> [Exercise aim]
In the data below, one line contains "26: (478, 353, 2.67)" and a later one contains "43: (587, 418, 2.64)". Print both, with every line between them, exactly and alone.
---------- Source records ----------
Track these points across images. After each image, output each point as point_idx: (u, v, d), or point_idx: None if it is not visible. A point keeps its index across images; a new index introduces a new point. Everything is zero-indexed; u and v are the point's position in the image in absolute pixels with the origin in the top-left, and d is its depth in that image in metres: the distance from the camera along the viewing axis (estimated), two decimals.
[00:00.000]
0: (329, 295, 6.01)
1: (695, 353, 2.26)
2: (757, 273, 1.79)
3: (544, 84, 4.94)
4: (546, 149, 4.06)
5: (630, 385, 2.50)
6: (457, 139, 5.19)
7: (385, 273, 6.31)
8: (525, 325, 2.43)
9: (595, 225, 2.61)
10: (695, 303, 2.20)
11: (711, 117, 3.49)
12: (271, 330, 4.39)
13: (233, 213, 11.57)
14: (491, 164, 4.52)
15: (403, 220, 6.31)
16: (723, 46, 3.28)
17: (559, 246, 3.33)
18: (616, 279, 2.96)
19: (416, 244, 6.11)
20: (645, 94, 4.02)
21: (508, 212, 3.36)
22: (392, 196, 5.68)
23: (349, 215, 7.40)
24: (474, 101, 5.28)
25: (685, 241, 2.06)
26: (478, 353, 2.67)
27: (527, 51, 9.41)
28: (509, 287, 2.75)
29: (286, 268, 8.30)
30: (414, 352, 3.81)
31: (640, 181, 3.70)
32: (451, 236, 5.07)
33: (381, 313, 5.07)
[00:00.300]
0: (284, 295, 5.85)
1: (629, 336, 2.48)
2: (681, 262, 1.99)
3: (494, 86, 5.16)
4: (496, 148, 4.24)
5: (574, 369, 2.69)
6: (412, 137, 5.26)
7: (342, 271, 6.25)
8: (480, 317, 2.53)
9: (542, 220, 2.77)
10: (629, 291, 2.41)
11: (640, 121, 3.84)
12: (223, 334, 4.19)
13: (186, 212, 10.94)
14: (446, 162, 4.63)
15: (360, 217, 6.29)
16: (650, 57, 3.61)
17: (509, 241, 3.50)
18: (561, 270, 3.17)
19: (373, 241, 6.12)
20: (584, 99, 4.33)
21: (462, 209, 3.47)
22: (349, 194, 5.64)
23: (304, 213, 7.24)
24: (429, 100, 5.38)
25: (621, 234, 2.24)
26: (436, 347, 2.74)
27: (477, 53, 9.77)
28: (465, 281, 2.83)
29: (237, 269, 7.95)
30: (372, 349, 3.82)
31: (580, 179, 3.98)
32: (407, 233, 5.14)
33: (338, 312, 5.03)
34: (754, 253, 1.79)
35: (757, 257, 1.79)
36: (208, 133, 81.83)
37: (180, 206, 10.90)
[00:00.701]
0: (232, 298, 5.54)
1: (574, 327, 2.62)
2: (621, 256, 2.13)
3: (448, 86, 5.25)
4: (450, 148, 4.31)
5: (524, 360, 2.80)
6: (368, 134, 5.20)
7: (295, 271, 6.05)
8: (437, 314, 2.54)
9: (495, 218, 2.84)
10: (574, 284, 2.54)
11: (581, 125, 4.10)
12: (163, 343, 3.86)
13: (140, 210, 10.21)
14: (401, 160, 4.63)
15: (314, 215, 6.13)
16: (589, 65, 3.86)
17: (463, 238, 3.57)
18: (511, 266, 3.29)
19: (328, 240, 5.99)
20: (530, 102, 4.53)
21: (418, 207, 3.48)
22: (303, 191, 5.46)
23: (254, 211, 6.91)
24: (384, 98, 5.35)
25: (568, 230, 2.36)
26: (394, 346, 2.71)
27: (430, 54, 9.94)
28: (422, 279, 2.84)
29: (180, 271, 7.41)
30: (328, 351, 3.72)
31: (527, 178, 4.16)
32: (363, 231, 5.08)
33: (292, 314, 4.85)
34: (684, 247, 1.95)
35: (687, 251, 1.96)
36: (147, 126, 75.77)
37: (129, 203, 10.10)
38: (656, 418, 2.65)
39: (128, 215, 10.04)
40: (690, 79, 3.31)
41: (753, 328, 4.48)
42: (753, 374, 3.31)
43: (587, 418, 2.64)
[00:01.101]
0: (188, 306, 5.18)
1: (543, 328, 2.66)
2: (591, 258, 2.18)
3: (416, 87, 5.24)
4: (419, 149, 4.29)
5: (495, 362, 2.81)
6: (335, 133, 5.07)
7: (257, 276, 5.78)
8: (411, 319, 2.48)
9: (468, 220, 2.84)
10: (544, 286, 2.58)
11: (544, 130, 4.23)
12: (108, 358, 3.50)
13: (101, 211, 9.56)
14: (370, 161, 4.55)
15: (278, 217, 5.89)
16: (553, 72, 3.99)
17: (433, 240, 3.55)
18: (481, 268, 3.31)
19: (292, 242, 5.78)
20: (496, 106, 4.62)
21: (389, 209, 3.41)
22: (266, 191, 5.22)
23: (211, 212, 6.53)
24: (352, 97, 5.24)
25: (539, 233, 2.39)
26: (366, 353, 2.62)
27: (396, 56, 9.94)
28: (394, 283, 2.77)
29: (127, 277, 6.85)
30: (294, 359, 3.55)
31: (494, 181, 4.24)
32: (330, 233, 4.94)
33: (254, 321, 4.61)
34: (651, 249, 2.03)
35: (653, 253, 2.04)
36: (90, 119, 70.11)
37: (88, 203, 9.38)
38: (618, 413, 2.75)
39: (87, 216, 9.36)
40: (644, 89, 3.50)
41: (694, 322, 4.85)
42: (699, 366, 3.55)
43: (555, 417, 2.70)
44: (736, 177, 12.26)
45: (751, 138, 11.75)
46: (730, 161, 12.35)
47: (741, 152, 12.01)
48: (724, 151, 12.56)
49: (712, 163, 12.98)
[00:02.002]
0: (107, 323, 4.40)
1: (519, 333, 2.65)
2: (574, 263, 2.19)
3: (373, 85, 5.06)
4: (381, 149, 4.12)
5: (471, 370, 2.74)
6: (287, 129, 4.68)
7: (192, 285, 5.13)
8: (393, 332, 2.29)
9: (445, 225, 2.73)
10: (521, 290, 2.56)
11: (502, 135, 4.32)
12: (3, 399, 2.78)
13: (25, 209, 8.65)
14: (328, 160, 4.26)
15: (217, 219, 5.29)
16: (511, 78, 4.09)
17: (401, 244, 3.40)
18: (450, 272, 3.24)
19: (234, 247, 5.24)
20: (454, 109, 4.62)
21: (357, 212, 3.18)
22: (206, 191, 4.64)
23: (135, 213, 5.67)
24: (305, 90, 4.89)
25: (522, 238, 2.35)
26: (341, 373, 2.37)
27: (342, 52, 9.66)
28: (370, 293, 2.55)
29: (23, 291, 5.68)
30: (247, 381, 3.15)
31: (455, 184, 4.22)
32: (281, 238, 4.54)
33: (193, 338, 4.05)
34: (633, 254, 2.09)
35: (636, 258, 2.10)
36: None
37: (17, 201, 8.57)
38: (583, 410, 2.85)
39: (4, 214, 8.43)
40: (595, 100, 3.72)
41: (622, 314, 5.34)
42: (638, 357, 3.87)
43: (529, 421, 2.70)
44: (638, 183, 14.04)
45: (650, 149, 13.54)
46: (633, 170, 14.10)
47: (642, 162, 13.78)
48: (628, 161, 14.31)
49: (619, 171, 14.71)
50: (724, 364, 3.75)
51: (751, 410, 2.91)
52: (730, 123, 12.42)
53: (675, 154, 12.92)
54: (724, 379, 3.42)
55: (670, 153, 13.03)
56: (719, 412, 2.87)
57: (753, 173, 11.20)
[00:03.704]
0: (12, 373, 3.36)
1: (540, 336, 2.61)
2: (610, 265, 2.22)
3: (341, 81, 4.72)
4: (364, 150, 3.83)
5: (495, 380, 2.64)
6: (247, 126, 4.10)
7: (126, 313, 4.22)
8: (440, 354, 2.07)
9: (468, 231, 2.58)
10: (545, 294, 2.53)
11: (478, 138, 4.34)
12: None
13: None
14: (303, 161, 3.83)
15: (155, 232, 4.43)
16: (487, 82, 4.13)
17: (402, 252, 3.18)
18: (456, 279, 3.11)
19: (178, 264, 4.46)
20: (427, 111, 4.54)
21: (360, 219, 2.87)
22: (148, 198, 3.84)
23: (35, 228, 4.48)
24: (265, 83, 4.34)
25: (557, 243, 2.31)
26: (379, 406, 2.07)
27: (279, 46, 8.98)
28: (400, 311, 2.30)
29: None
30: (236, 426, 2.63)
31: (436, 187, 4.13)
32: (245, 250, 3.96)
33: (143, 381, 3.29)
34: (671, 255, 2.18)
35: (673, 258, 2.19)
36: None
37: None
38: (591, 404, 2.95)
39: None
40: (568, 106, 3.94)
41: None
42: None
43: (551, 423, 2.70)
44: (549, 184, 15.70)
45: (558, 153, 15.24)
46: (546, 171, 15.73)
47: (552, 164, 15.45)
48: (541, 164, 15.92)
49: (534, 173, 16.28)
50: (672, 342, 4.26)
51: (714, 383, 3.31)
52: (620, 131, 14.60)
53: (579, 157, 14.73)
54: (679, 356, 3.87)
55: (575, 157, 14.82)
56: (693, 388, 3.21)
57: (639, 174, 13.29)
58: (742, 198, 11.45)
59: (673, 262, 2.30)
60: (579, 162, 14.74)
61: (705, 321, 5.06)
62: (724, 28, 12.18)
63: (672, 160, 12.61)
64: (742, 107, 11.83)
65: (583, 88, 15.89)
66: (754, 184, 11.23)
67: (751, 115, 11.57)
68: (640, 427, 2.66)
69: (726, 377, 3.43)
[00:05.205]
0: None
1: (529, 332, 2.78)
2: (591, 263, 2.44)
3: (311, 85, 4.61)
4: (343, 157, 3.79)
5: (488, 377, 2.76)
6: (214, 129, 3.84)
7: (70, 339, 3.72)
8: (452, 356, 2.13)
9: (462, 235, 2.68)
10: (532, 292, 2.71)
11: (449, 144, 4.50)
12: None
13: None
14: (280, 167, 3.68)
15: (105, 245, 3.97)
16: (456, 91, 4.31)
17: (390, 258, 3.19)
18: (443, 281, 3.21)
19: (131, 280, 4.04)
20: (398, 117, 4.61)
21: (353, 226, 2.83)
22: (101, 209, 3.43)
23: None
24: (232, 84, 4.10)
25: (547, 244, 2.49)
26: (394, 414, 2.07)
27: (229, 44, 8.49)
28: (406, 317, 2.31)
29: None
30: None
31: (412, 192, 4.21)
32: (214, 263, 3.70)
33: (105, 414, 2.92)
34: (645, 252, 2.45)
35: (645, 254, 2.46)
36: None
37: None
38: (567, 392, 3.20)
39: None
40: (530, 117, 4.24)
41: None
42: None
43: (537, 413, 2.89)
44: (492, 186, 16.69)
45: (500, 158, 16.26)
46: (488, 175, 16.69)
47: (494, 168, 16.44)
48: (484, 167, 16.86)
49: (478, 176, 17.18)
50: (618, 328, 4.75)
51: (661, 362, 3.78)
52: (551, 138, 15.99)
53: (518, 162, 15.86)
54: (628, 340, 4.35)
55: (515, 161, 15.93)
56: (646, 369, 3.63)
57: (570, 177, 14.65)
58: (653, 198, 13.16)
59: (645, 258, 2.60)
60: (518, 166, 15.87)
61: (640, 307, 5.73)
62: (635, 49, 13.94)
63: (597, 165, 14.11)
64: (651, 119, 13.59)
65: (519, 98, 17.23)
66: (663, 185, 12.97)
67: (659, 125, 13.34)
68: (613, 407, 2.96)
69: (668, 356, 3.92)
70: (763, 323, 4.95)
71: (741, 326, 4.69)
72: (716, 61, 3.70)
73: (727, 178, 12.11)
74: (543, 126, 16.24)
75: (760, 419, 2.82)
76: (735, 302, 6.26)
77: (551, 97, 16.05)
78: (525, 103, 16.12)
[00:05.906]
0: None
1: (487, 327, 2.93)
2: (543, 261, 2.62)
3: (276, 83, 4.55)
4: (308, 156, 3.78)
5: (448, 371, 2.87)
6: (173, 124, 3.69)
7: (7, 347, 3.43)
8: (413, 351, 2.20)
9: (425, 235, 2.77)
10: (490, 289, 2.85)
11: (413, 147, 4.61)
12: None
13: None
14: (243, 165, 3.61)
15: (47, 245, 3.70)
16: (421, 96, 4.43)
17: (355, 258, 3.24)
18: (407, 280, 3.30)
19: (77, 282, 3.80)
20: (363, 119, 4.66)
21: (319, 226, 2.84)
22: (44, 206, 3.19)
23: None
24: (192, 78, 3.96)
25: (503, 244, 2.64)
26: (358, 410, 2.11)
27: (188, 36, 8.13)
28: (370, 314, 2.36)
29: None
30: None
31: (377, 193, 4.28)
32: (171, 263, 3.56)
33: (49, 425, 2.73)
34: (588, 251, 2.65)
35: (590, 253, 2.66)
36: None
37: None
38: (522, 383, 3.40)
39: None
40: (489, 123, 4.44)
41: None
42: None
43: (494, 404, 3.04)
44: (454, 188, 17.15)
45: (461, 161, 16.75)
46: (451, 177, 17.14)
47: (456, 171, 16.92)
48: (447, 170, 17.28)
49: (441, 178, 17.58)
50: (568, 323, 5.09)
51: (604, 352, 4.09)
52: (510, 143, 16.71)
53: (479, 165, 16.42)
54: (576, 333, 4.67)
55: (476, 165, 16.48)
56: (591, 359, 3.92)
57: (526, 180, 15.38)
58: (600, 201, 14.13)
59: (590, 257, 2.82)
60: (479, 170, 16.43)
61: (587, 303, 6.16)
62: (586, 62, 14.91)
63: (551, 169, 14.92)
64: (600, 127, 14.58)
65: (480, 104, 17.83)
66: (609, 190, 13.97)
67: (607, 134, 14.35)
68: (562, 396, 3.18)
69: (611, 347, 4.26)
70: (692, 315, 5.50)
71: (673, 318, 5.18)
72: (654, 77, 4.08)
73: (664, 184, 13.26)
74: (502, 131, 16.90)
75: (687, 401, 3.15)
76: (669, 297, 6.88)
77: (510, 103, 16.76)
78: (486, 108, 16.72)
----------
> [Result]
26: (478, 353, 2.67)
27: (527, 51, 9.41)
28: (509, 287, 2.75)
29: (286, 268, 8.30)
30: (414, 352, 3.81)
31: (640, 181, 3.70)
32: (451, 236, 5.07)
33: (381, 313, 5.07)
[00:00.300]
0: (284, 295, 5.85)
1: (629, 336, 2.48)
2: (681, 262, 1.99)
3: (494, 86, 5.16)
4: (496, 148, 4.24)
5: (574, 369, 2.69)
6: (412, 137, 5.26)
7: (342, 271, 6.25)
8: (480, 317, 2.53)
9: (542, 220, 2.77)
10: (629, 291, 2.41)
11: (640, 121, 3.84)
12: (223, 334, 4.19)
13: (186, 212, 10.94)
14: (446, 162, 4.63)
15: (360, 217, 6.29)
16: (650, 57, 3.61)
17: (509, 241, 3.50)
18: (561, 270, 3.17)
19: (373, 241, 6.12)
20: (584, 99, 4.33)
21: (462, 209, 3.47)
22: (349, 194, 5.64)
23: (304, 213, 7.24)
24: (429, 100, 5.38)
25: (621, 234, 2.24)
26: (436, 347, 2.74)
27: (477, 53, 9.77)
28: (465, 281, 2.83)
29: (237, 269, 7.95)
30: (372, 349, 3.82)
31: (580, 179, 3.98)
32: (407, 233, 5.14)
33: (338, 312, 5.03)
34: (754, 253, 1.79)
35: (757, 257, 1.79)
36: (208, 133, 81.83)
37: (180, 206, 10.90)
[00:00.701]
0: (232, 298, 5.54)
1: (574, 327, 2.62)
2: (621, 256, 2.13)
3: (448, 86, 5.25)
4: (450, 148, 4.31)
5: (524, 360, 2.80)
6: (368, 134, 5.20)
7: (295, 271, 6.05)
8: (437, 314, 2.54)
9: (495, 218, 2.84)
10: (574, 284, 2.54)
11: (581, 125, 4.10)
12: (163, 343, 3.86)
13: (140, 210, 10.21)
14: (401, 160, 4.63)
15: (314, 215, 6.13)
16: (589, 65, 3.86)
17: (463, 238, 3.57)
18: (511, 266, 3.29)
19: (328, 240, 5.99)
20: (530, 102, 4.53)
21: (418, 207, 3.48)
22: (303, 191, 5.46)
23: (254, 211, 6.91)
24: (384, 98, 5.35)
25: (568, 230, 2.36)
26: (394, 346, 2.71)
27: (430, 54, 9.94)
28: (422, 279, 2.84)
29: (180, 271, 7.41)
30: (328, 351, 3.72)
31: (527, 178, 4.16)
32: (363, 231, 5.08)
33: (292, 314, 4.85)
34: (684, 247, 1.95)
35: (687, 251, 1.96)
36: (147, 126, 75.77)
37: (129, 203, 10.10)
38: (656, 418, 2.65)
39: (128, 215, 10.04)
40: (690, 79, 3.31)
41: (753, 328, 4.48)
42: (753, 374, 3.31)
43: (587, 418, 2.64)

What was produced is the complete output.